Il cinema di Stephen King

Il rapporto tra cinema e letteratura è strettissimo e ha dato molti frutti, più o meno maturi. Tra gli scrittori che più spesso hanno prestato le loro opere per adattamenti cinematografici e televisivi c’è sicuramente Stephen King.
Sono letteralmente decine e decine le volte in cui è comparso sullo schermo la scritta: “Tratto da un racconto/romanzo di Stephen King”. Con la sua ormai sterminata bibliografia il Maestro del Brivido è terreno ideale per tutti i registi e gli sceneggiatori che si vogliono misurare con un materiale di partenza (spesso) gigantesco.

Ora i problemi: è impossibile parlare di tutti gli adattamenti kinghiani. Ed è comunque lavoro immane anche solo circoscrivere l’analisi al cinema, lasciando indietro le serie tv. Ecco perché ho deciso di approfondire – in ordine cronologico – solo i migliori tra i film tratti dalle opere di Stephen King.

Carrie – Lo sguardo di Satana (1976) – Brian De Palma prende il romanzo di King, lo sfronda di tutta la parte “giudiziaria” e dà allo spettatore un film che è tante cose insieme: horror, thriller psicologico, coming-of-age. Tutto questo con una protagonista – Sissy Spacek – semplicemente meravigliosa e delle atmosfere allucinanti. Il finale è da antologia.

Shining (1980) – Stephen King non ha mai nascosto la propria insofferenza nei confronti dell’adattamento di Stanley Kubrick, apprezzando invece molto la scialba miniserie omonima uscita alla fine degli anni Novanta. Perché l’astio nei confronti di Kubrick? Perché il regista inglese prende il materiale di partenza, ne salva l’essenza (cioè presentare l’inconscia malvagità insita nell’uomo) e poi fa quello che vuole, regalandoci, proprio per la sua infedeltà, un capolavoro.

Christine – La macchina infernale (1983) – Di che cosa vogliamo parlare? Quando due dei più grandi interpreti del genere horror, cioè John Carpenter e Stephen King, si avvicinano, i risultati non possono che strabiliare, per quanto Christine non sia tra i più riusciti film di Carpenter (e libri di King). Ma c’è talmente tanto amore per il cinema negli effetti speciali “caserecci” (ma efficaci), nella recitazione non sempre impeccabile e nelle atmosfere d’impatto che non si può non apprezzare questo film.

Stand by me (1986, da “Il corpo” in Stagioni diverse) – È l’essenza dell’arte narrativa di Stephen King: un gruppo di ragazzi in un’avventura più grande di loro.
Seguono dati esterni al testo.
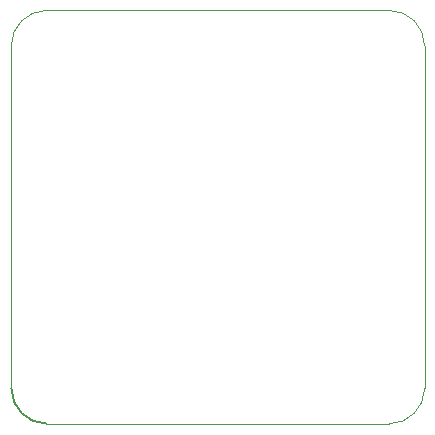
<source format=gbr>
%TF.GenerationSoftware,KiCad,Pcbnew,7.0.7*%
%TF.CreationDate,2024-03-04T03:02:08-08:00*%
%TF.ProjectId,can_magnetic_angle_sensor,63616e5f-6d61-4676-9e65-7469635f616e,rev?*%
%TF.SameCoordinates,Original*%
%TF.FileFunction,Profile,NP*%
%FSLAX46Y46*%
G04 Gerber Fmt 4.6, Leading zero omitted, Abs format (unit mm)*
G04 Created by KiCad (PCBNEW 7.0.7) date 2024-03-04 03:02:08*
%MOMM*%
%LPD*%
G01*
G04 APERTURE LIST*
%TA.AperFunction,Profile*%
%ADD10C,0.100000*%
%TD*%
%TA.AperFunction,Profile*%
%ADD11C,0.150000*%
%TD*%
G04 APERTURE END LIST*
D10*
X55000000Y-23000000D02*
X55000000Y-52000000D01*
X52000000Y-55000000D02*
G75*
G03*
X55000000Y-52000000I0J3000000D01*
G01*
X20000000Y-23000000D02*
X20000000Y-52000000D01*
X23000000Y-20000000D02*
G75*
G03*
X20000000Y-23000000I0J-3000000D01*
G01*
D11*
X20000000Y-52000000D02*
G75*
G03*
X23000000Y-55000000I3000000J0D01*
G01*
D10*
X55000000Y-23000000D02*
G75*
G03*
X52000000Y-20000000I-3000000J0D01*
G01*
X52000000Y-55000000D02*
X23000000Y-55000000D01*
X52000000Y-20000000D02*
X23000000Y-20000000D01*
M02*

</source>
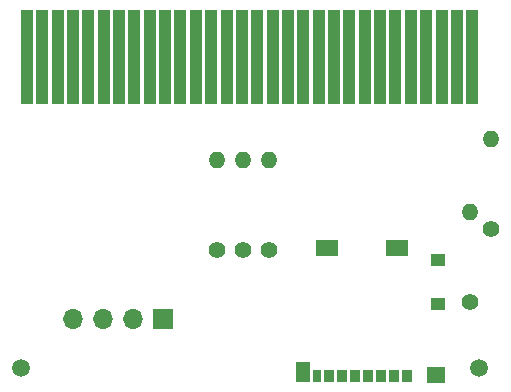
<source format=gbr>
%TF.GenerationSoftware,KiCad,Pcbnew,(6.0.11)*%
%TF.CreationDate,2023-02-10T16:12:38-06:00*%
%TF.ProjectId,leapsd,6c656170-7364-42e6-9b69-6361645f7063,rev?*%
%TF.SameCoordinates,Original*%
%TF.FileFunction,Soldermask,Top*%
%TF.FilePolarity,Negative*%
%FSLAX46Y46*%
G04 Gerber Fmt 4.6, Leading zero omitted, Abs format (unit mm)*
G04 Created by KiCad (PCBNEW (6.0.11)) date 2023-02-10 16:12:38*
%MOMM*%
%LPD*%
G01*
G04 APERTURE LIST*
%ADD10R,0.001000X0.001000*%
%ADD11R,1.000000X8.000000*%
%ADD12C,1.400000*%
%ADD13O,1.400000X1.400000*%
%ADD14R,1.700000X1.700000*%
%ADD15O,1.700000X1.700000*%
%ADD16C,1.500000*%
%ADD17R,0.850000X1.100000*%
%ADD18R,0.750000X1.100000*%
%ADD19R,1.200000X1.000000*%
%ADD20R,1.900000X1.350000*%
%ADD21R,1.170000X1.800000*%
%ADD22R,1.550000X1.350000*%
G04 APERTURE END LIST*
D10*
%TO.C,1*%
X159900000Y-39200000D03*
X197600000Y-39200000D03*
D11*
X159900000Y-39200000D03*
X161200000Y-39200000D03*
X162500000Y-39200000D03*
X163800000Y-39200000D03*
X165100000Y-39200000D03*
X166400000Y-39200000D03*
X167700000Y-39200000D03*
X169000000Y-39200000D03*
X170300000Y-39200000D03*
X171600000Y-39200000D03*
X172900000Y-39200000D03*
X174200000Y-39200000D03*
X175500000Y-39200000D03*
X176800000Y-39200000D03*
X178100000Y-39200000D03*
X179400000Y-39200000D03*
X180700000Y-39200000D03*
X182000000Y-39200000D03*
X183300000Y-39200000D03*
X184600000Y-39200000D03*
X185900000Y-39200000D03*
X187200000Y-39200000D03*
X188500000Y-39200000D03*
X189800000Y-39200000D03*
X191100000Y-39200000D03*
X192400000Y-39200000D03*
X193700000Y-39200000D03*
X195000000Y-39200000D03*
X196300000Y-39200000D03*
X197600000Y-39200000D03*
%TD*%
D12*
%TO.C,10K*%
X197400000Y-60010000D03*
D13*
X197400000Y-52390000D03*
%TD*%
D14*
%TO.C,UART*%
X171400000Y-61425000D03*
D15*
X168860000Y-61425000D03*
X166320000Y-61425000D03*
X163780000Y-61425000D03*
%TD*%
D16*
%TO.C,REF\u002A\u002A*%
X198200000Y-65600000D03*
%TD*%
D13*
%TO.C,10K*%
X180400000Y-47990000D03*
D12*
X180400000Y-55610000D03*
%TD*%
%TO.C,300K*%
X199200000Y-53800000D03*
D13*
X199200000Y-46180000D03*
%TD*%
D17*
%TO.C,Micro SD*%
X192105000Y-66250000D03*
X191005000Y-66250000D03*
X189905000Y-66250000D03*
X188805000Y-66250000D03*
X187705000Y-66250000D03*
X186605000Y-66250000D03*
X185505000Y-66250000D03*
D18*
X184455000Y-66250000D03*
D19*
X194740000Y-60100000D03*
X194740000Y-56400000D03*
D20*
X191240000Y-55425000D03*
X185270000Y-55425000D03*
D21*
X183245000Y-65900000D03*
D22*
X194565000Y-66125000D03*
%TD*%
D13*
%TO.C,3K*%
X176000000Y-47980000D03*
D12*
X176000000Y-55600000D03*
%TD*%
%TO.C,10K*%
X178200000Y-55610000D03*
D13*
X178200000Y-47990000D03*
%TD*%
D16*
%TO.C,REF\u002A\u002A*%
X159400000Y-65600000D03*
%TD*%
M02*

</source>
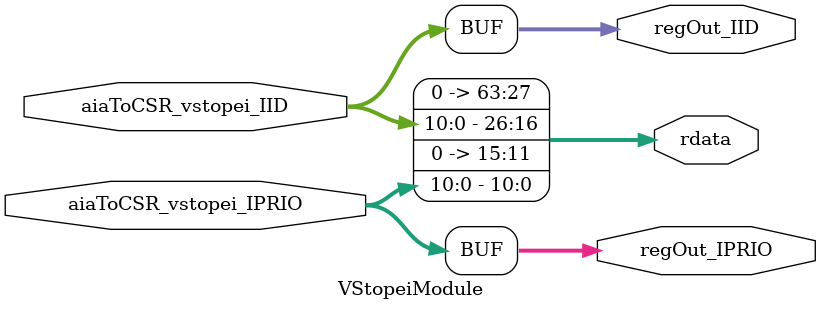
<source format=v>
`ifndef RANDOMIZE
  `ifdef RANDOMIZE_MEM_INIT
    `define RANDOMIZE
  `endif // RANDOMIZE_MEM_INIT
`endif // not def RANDOMIZE
`ifndef RANDOMIZE
  `ifdef RANDOMIZE_REG_INIT
    `define RANDOMIZE
  `endif // RANDOMIZE_REG_INIT
`endif // not def RANDOMIZE
`ifndef RANDOM
  `define RANDOM $random
`endif // not def RANDOM
// Users can define INIT_RANDOM as general code that gets injected into the
// initializer block for modules with registers.
`ifndef INIT_RANDOM
  `define INIT_RANDOM
`endif // not def INIT_RANDOM
// If using random initialization, you can also define RANDOMIZE_DELAY to
// customize the delay used, otherwise 0.002 is used.
`ifndef RANDOMIZE_DELAY
  `define RANDOMIZE_DELAY 0.002
`endif // not def RANDOMIZE_DELAY
// Define INIT_RANDOM_PROLOG_ for use in our modules below.
`ifndef INIT_RANDOM_PROLOG_
  `ifdef RANDOMIZE
    `ifdef VERILATOR
      `define INIT_RANDOM_PROLOG_ `INIT_RANDOM
    `else  // VERILATOR
      `define INIT_RANDOM_PROLOG_ `INIT_RANDOM #`RANDOMIZE_DELAY begin end
    `endif // VERILATOR
  `else  // RANDOMIZE
    `define INIT_RANDOM_PROLOG_
  `endif // RANDOMIZE
`endif // not def INIT_RANDOM_PROLOG_
// Include register initializers in init blocks unless synthesis is set
`ifndef SYNTHESIS
  `ifndef ENABLE_INITIAL_REG_
    `define ENABLE_INITIAL_REG_
  `endif // not def ENABLE_INITIAL_REG_
`endif // not def SYNTHESIS
// Include rmemory initializers in init blocks unless synthesis is set
`ifndef SYNTHESIS
  `ifndef ENABLE_INITIAL_MEM_
    `define ENABLE_INITIAL_MEM_
  `endif // not def ENABLE_INITIAL_MEM_
`endif // not def SYNTHESIS
module VStopeiModule(
  output [63:0] rdata,
  output [10:0] regOut_IID,
  output [10:0] regOut_IPRIO,
  input  [10:0] aiaToCSR_vstopei_IID,
  input  [10:0] aiaToCSR_vstopei_IPRIO
);

  assign rdata = {37'h0, aiaToCSR_vstopei_IID, 5'h0, aiaToCSR_vstopei_IPRIO};
  assign regOut_IID = aiaToCSR_vstopei_IID;
  assign regOut_IPRIO = aiaToCSR_vstopei_IPRIO;
endmodule


</source>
Che poi è un pretesto per interrogarsi sul significato dell’amicizia, l’avere tredici anni e il diventare grandi. E il regista Rob Reiner lo ha capito e messo in scena perfettamente.

Stephen King sul set.

Misery non deve morire (1990) – Ancora Rob Reiner, ma questa volta alle prese con un materiale diverso. Non più il coming-of-age, ma l’incubo di ogni scrittore di successo: il fan numero uno. Due protagonisti in scena, un’unica camera, una storia tortuosa che dal thriller sfocia nell’horror. E uno dei villain meglio interpretati della storia nel cinema.

Le ali della libertà (1994, da “Rita Hayworth e la redenzione di Shawshank” in Stagioni diverse) – Ne sono sicuro: il film funziona meglio del racconto da cui è tratto. Il regista Frank Darabont tratteggia uno spaccato di (vent’anni di) vita carceraria: le dinamiche e le amicizie, gli incontri e gli scontri, i sogni e le disillusioni dei protagonisti.

Il miglio verde (1999) – Rimaniamo dalle parti del prison movie. Se credete che King non sia in grado di toccare le corde più intime del nostro animo perché scrive horror, allora guardate questo film: vi ricrederete. Non si può rimanere impassibili di fronte alla tenera sensibilità del protagonista imprigionato e all’improbabile amicizia che lo lega al suo carceriere.

The mist (2007) – Qui c’è un elemento chiave del mondo di Stephen King: l’idea che il destino non faccia concessioni a nessuno, tanto meno al pubblico. E la straziante scena finale dopo il tesissimo “home-invasion” che la precede è un pugno nello stomaco messo lì a ricordarcelo.